Education and Schools in Sydney

Sydney caters to a broad range of educational needs. Expat children can attend public, faith-based, private, or international schools in Sydney. High school graduates can choose from several prestigious universities, including the University of New South Wales and the University of Sydney.

In Sydney, it is common for children to attend pre-school before starting primary school. Some primary schools have linked pre-schools, and most daycare centres have a separate pre-school class. 

Students attend primary school from Kindergarten to Year 6, with high school being Years 7 to 12. While primary schools are typically co-educational, it’s common for students to attend single-sex high schools in Sydney.

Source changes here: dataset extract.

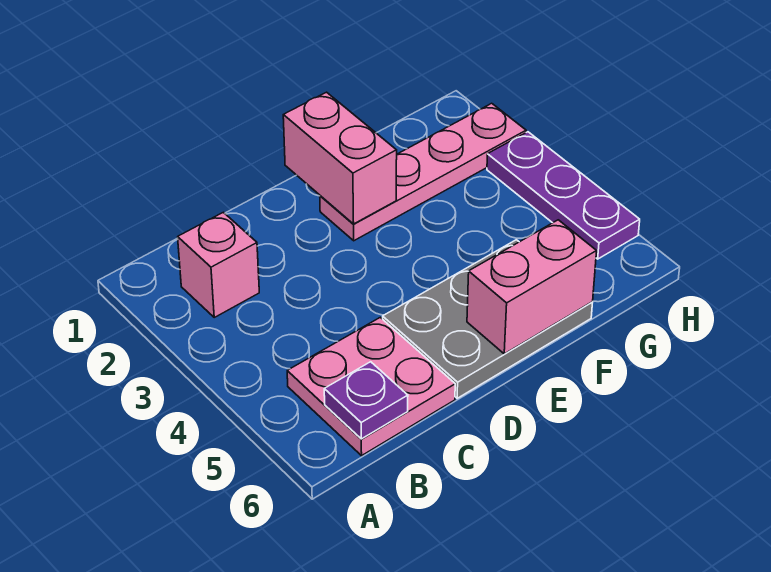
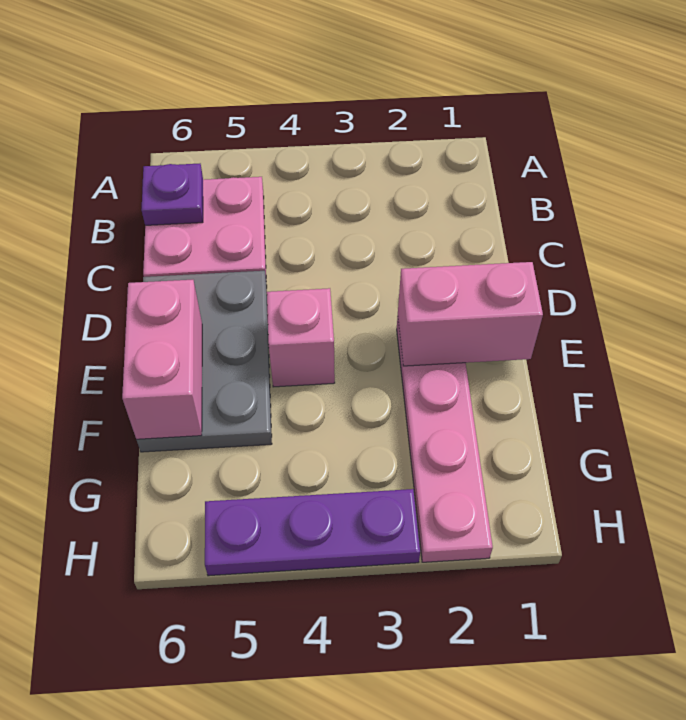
pink 1x1 brick [178,212,259,317] -> pink 1x1 brick moved to [267,288,335,387]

Those with permanent residency status have access to free public education. Families living in Australia on a temporary resident visa will have to pay for their children's schooling.


Public schools in Sydney 

The quality of public education in Sydney is generally good. Like elsewhere in the world, performance is influenced by socio-demographic factors such as location and funding.

Public schools generally accept enrollment throughout the year before the child is due to start. The New South Wales Department of Education provides an enrollment form. Supporting documentation must usually be provided to the department in addition to the enrollment form.

Children attend public schools based on zones, or catchment areas. The details of which neighbourhoods filter into which schools are available on school websites. Expat families often base accommodation decisions around access to schooling.


Faith-based schools in Sydney 

Faith-based education is common in Sydney. Catholic primary and high schools, run by the Catholic Education Office Sydney, are particularly popular. Most suburbs have a Catholic primary school, and schools may accept some non-Catholic families as long as they agree to support the values of the Catholic Church.

The Catholic education system has an excellent reputation in Sydney. Many parents see this as a comfortable middle-ground between public and private education. This option is popular among expats living in Australia on a temporary residence visa, as fees for faith-based schools are often less than what temporary residents are required to pay for access to the public system.


Private schools in Sydney 

There are a number of private schools and academically selective public schools in Sydney. The most popular schools have waiting lists, so parents should express an interest as early as possible. To get a place at an academically selective government school, students sit exams the year before they are due to commence. 


International schools in Sydney

Although international schools tend to have by far the priciest fees of all the Sydney education options, many expats feel that the cost justifies the benefits of sending their child to an international school.

These schools allow children the opportunity to study their home curriculum or an internationally recognised curriculum such as the International Baccalaureate. Studying a familiar curriculum ensures continuity and minimises the disruption in the child's learning during relocation. Secondly, international schools offer an easy way for parents and children alike to meet other expats and settle into Sydney with greater ease.